Changelog:
1. **Encapsulation**:
- Enclosed both `MaxViT` and `RT2` functionalities within a single class named `RT2` to streamline the initialization and usage process.
2. **Default Parameters**:
- Set default values for various parameters in the `RT2` class. This allows users to instantiate the class without having to provide every single parameter, unless they need a non-default configuration.
3. **Training and Evaluation Modes**:
- Introduced `train()` and `eval()` methods to easily toggle between training and evaluation modes for the `RT2` model, reflecting standard practice in PyTorch.
4. **Unified Forward Method**:
- Created a `__call__` method that wraps around the forward method of the `RT2` model. This provides an intuitive way to process videos and instructions by directly invoking the instance of the `RoboticTransformer` class.
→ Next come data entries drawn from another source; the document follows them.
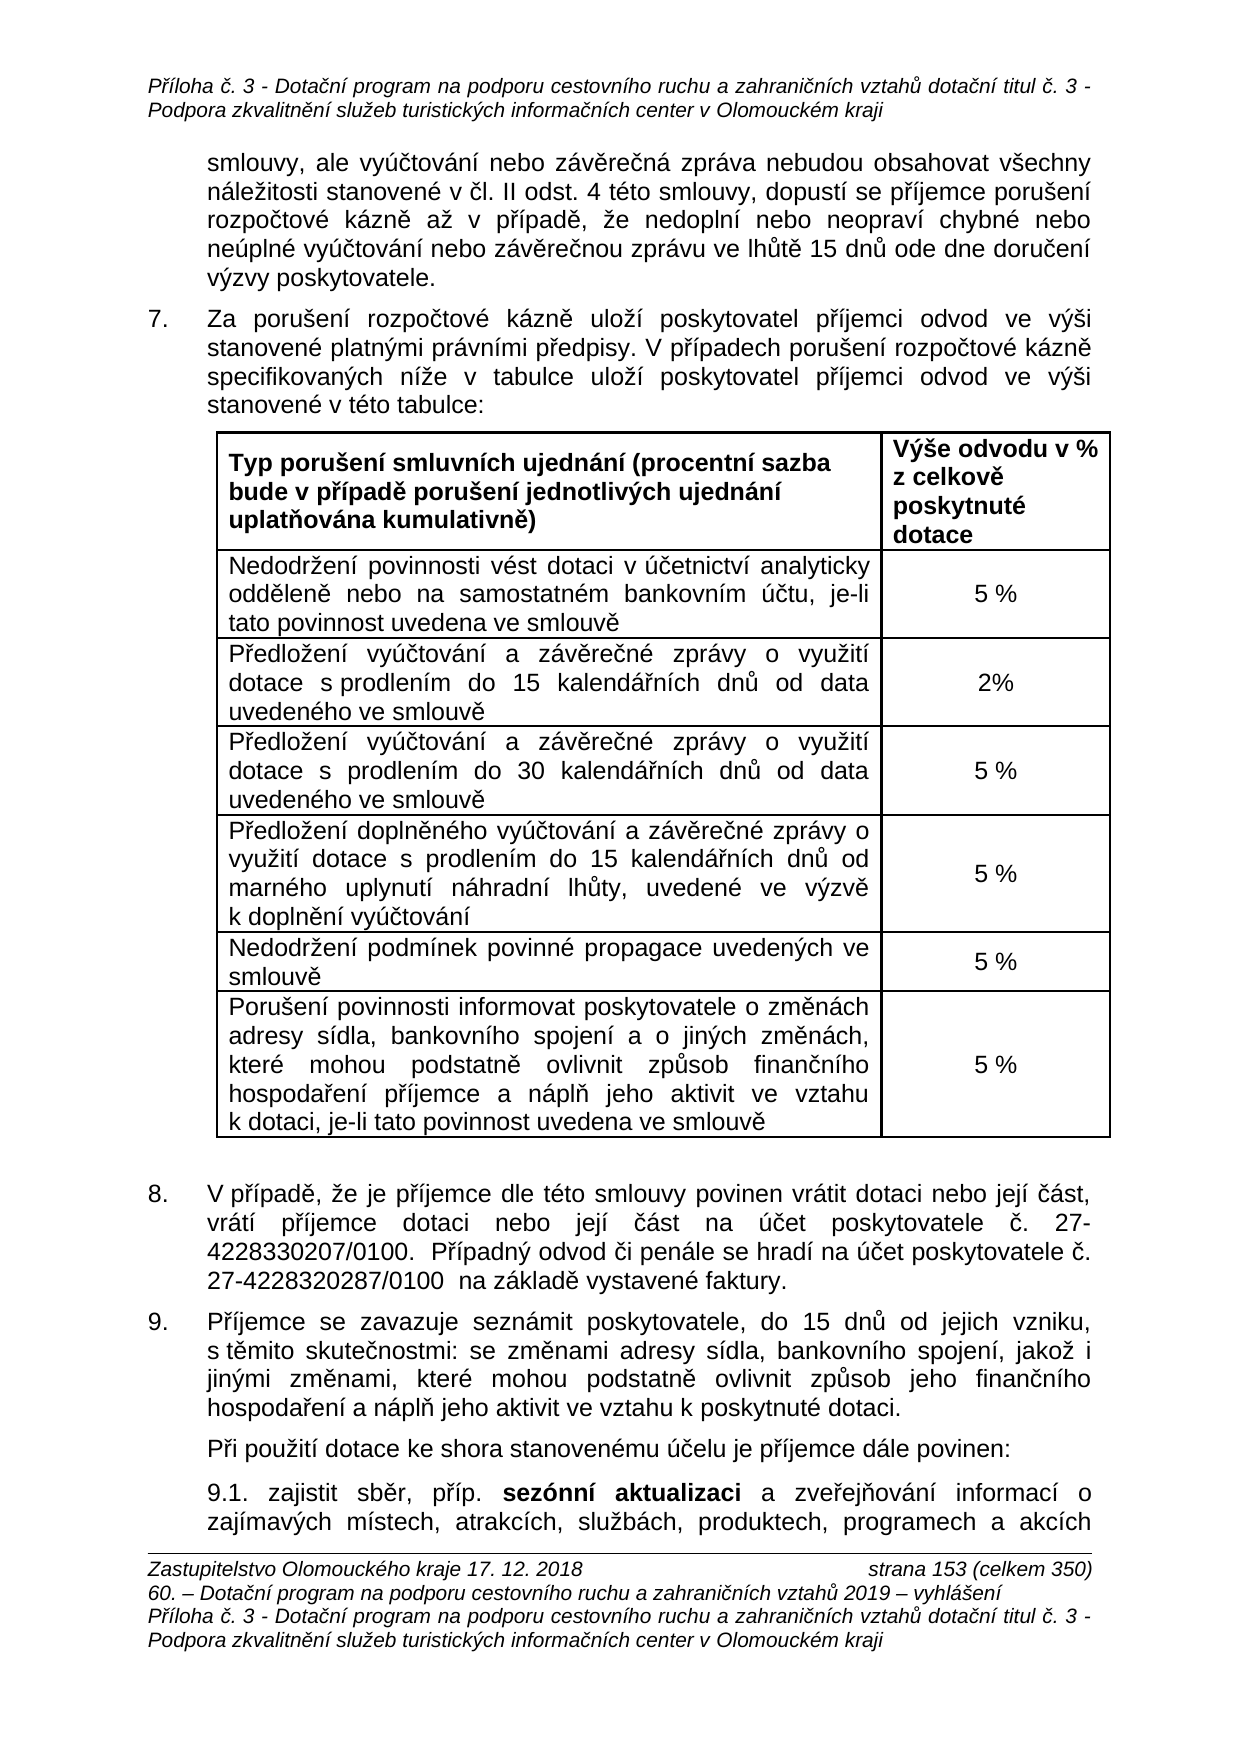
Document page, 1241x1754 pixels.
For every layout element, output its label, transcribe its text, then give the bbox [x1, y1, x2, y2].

table_cell Předložení doplněného vyúčtování a závěrečné zprávy o využití dotace s prodlením do 15 kalendářních dnů od marného uplynutí náhradní lhůty, uvedené ve výzvě k doplnění vyúčtování [218, 816, 880, 931]
table_header Výše odvodu v % z celkově poskytnuté dotace [883, 434, 1109, 548]
table_cell 5 % [883, 933, 1109, 990]
list Za porušení rozpočtové kázně uloží poskytovatel příjemci odvod ve výši stanovené platnými právními předpisy. V případech porušení rozpočtové kázně specifikovaných níže v tabulce uloží poskytovatel příjemci odvod ve výši stanovené v této tabulce: [148, 304, 1092, 419]
table_cell 5 % [883, 816, 1109, 931]
text Při použití dotace ke shora stanovenému účelu je příjemce dále povinen: [207, 1434, 1092, 1463]
table_cell Předložení vyúčtování a závěrečné zprávy o využití dotace s prodlením do 30 kalendářních dnů od data uvedeného ve smlouvě [218, 727, 880, 813]
list Příjemce se zavazuje seznámit poskytovatele, do 15 dnů od jejich vzniku, s těmito skutečnostmi: se změnami adresy sídla, bankovního spojení, jakož i jinými změnami, které mohou podstatně ovlivnit způsob jeho finančního hospodaření a náplň jeho aktivit ve vztahu k poskytnuté dotaci. [148, 1307, 1092, 1422]
list V případě, že je příjemce dle této smlouvy povinen vrátit dotaci nebo její část, vrátí příjemce dotaci nebo její část na účet poskytovatele č. 27-4228330207/0100. Případný odvod či penále se hradí na účet poskytovatele č. 27-4228320287/0100 na základě vystavené faktury. [148, 1179, 1092, 1294]
table_cell Předložení vyúčtování a závěrečné zprávy o využití dotace s prodlením do 15 kalendářních dnů od data uvedeného ve smlouvě [218, 639, 880, 725]
table_cell Nedodržení podmínek povinné propagace uvedených ve smlouvě [218, 933, 880, 990]
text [207, 1478, 1092, 1535]
table_cell Porušení povinnosti informovat poskytovatele o změnách adresy sídla, bankovního spojení a o jiných změnách, které mohou podstatně ovlivnit způsob finančního hospodaření příjemce a náplň jeho aktivit ve vztahu k dotaci, je-li tato povinnost uvedena ve smlouvě [218, 992, 880, 1136]
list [148, 148, 1092, 291]
table_cell 5 % [883, 992, 1109, 1136]
table_cell 5 % [883, 551, 1109, 637]
table_cell 5 % [883, 727, 1109, 813]
table_header Typ porušení smluvních ujednání (procentní sazba bude v případě porušení jednotlivých ujednání uplatňována kumulativně) [218, 434, 880, 548]
table_cell Nedodržení povinnosti vést dotaci v účetnictví analyticky odděleně nebo na samostatném bankovním účtu, je-li tato povinnost uvedena ve smlouvě [218, 551, 880, 637]
table_cell 2% [883, 639, 1109, 725]
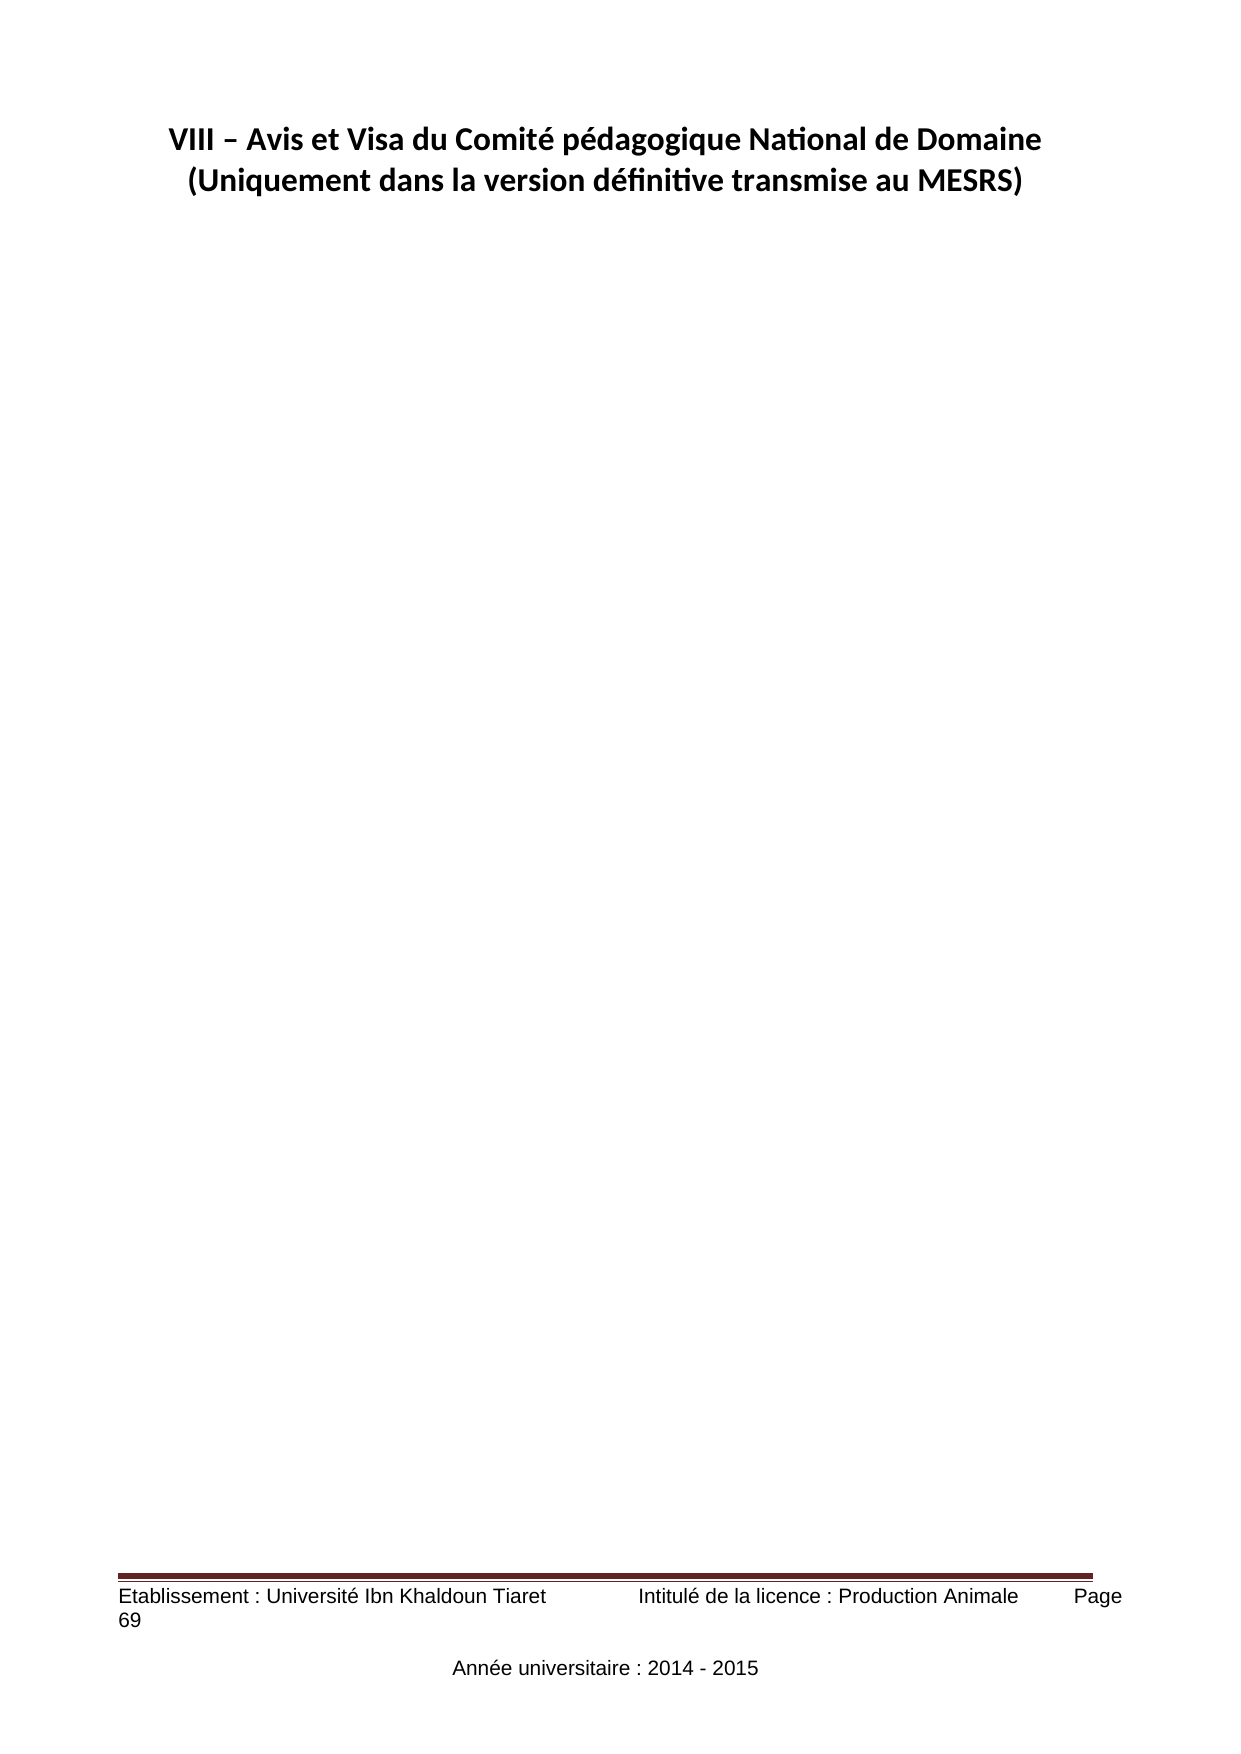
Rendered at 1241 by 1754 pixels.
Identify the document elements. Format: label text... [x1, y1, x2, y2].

text VIII – Avis et Visa du Comité pédagogique National de Domaine [118, 118, 1093, 159]
text (Uniquement dans la version définitive transmise au MESRS) [118, 159, 1093, 199]
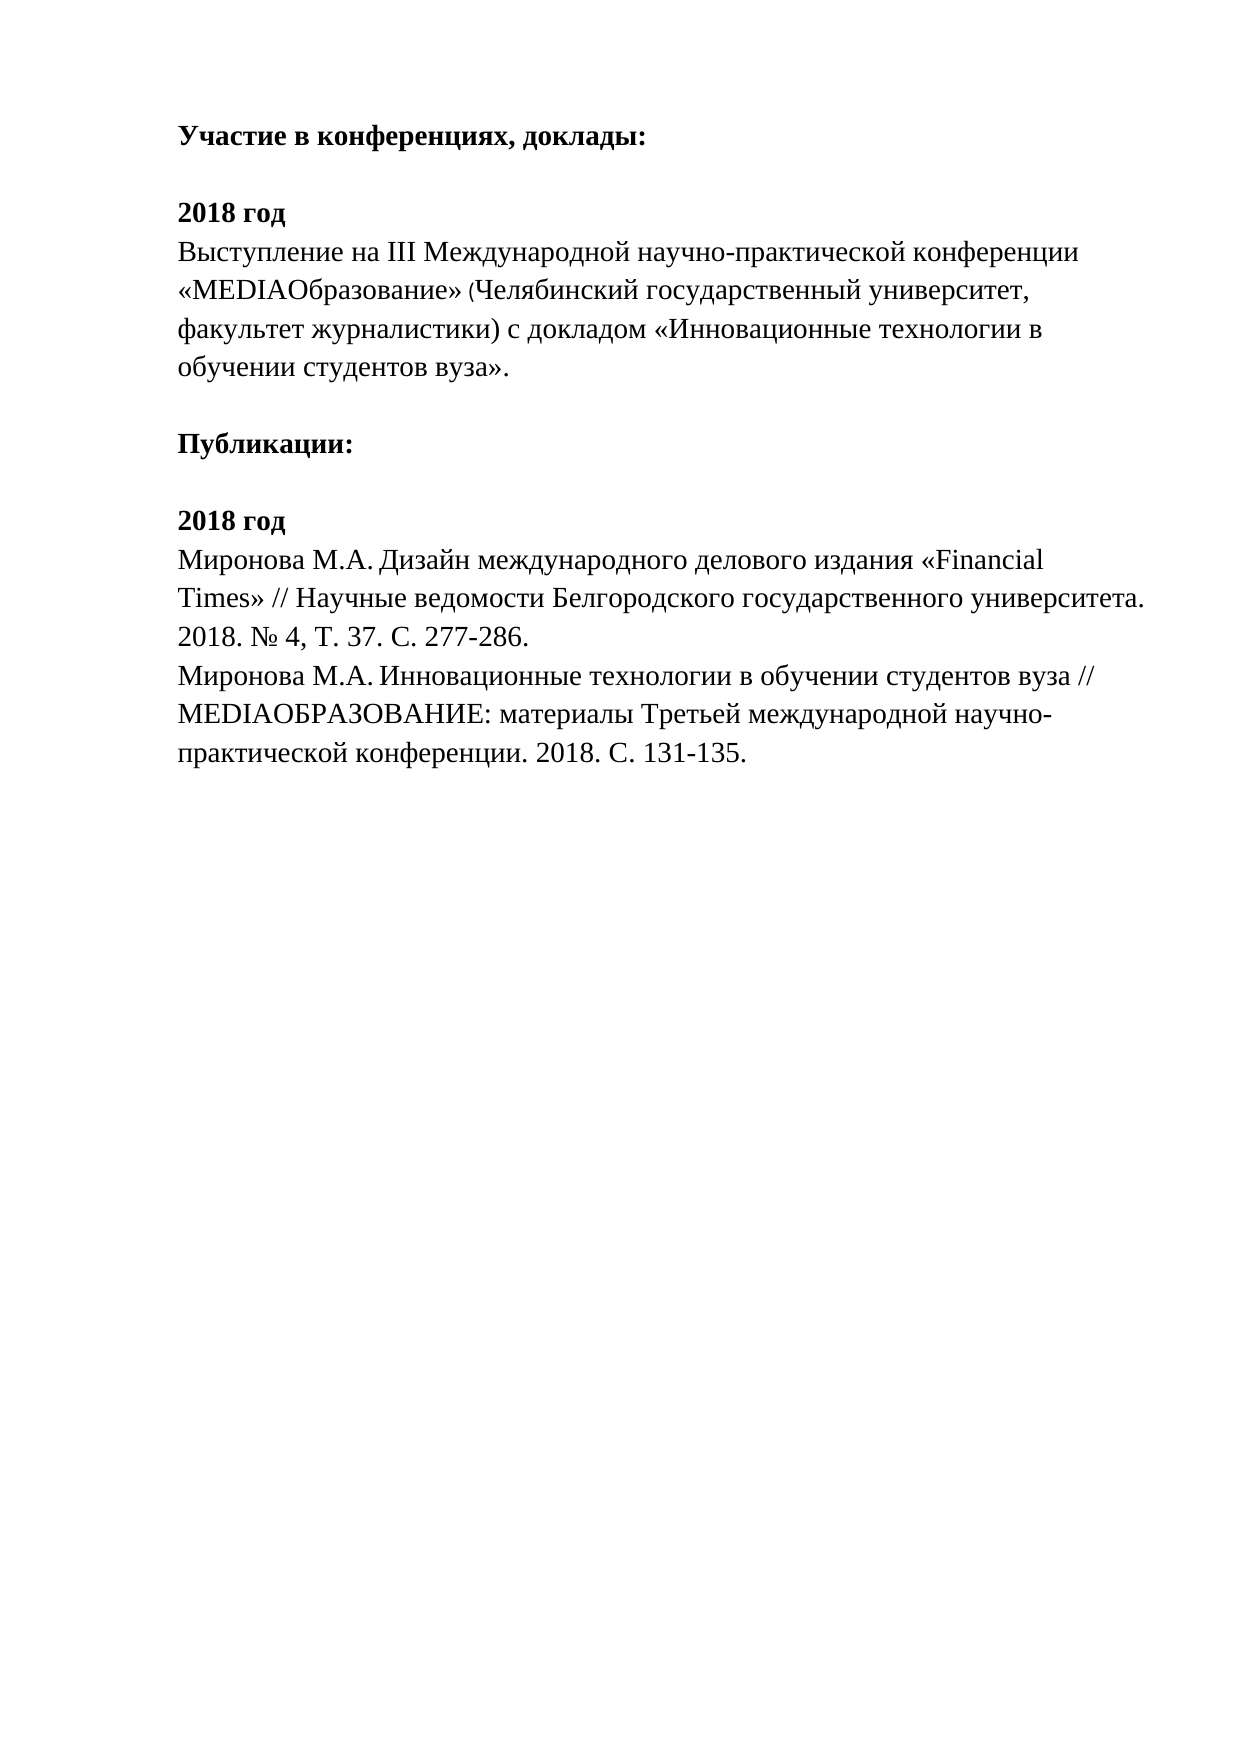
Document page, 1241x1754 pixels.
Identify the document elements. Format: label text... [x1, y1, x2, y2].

text Участие в конференциях, доклады: [177, 118, 1152, 152]
text Выступление на III Международной научно-практической конференции «MEDIAОбразование» (Челябинский государственный университет, факультет журналистики) с докладом «Инновационные технологии в обучении студентов вуза». [177, 234, 1152, 383]
text Миронова М.А. Дизайн международного делового издания «Financial Times» // Научные ведомости Белгородского государственного университета. 2018. № 4, Т. 37. С. 277-286. [177, 542, 1152, 653]
text Миронова М.А. Инновационные технологии в обучении студентов вуза // MEDIAОБРАЗОВАНИЕ: материалы Третьей международной научно-практической конференции. 2018. С. 131-135. [177, 658, 1152, 768]
text Публикации: [177, 426, 1152, 460]
text 2018 год [177, 503, 1152, 537]
text 2018 год [177, 195, 1152, 229]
5. **Conditional Execution**:
- Modified the forward process (via the `__call__` method) to conditionally use the `cond_scale` argument if provided, ensuring that it's used only during evaluation as hinted in the provided code.
6. **Example Usage**:
- Added an example at the end to demonstrate how to use the new `RT2` class for training and evaluation.
Overall, these changes are geared towards making the code more user-friendly and modular, encapsulating intricacies, and providing a more Pythonic interface to users.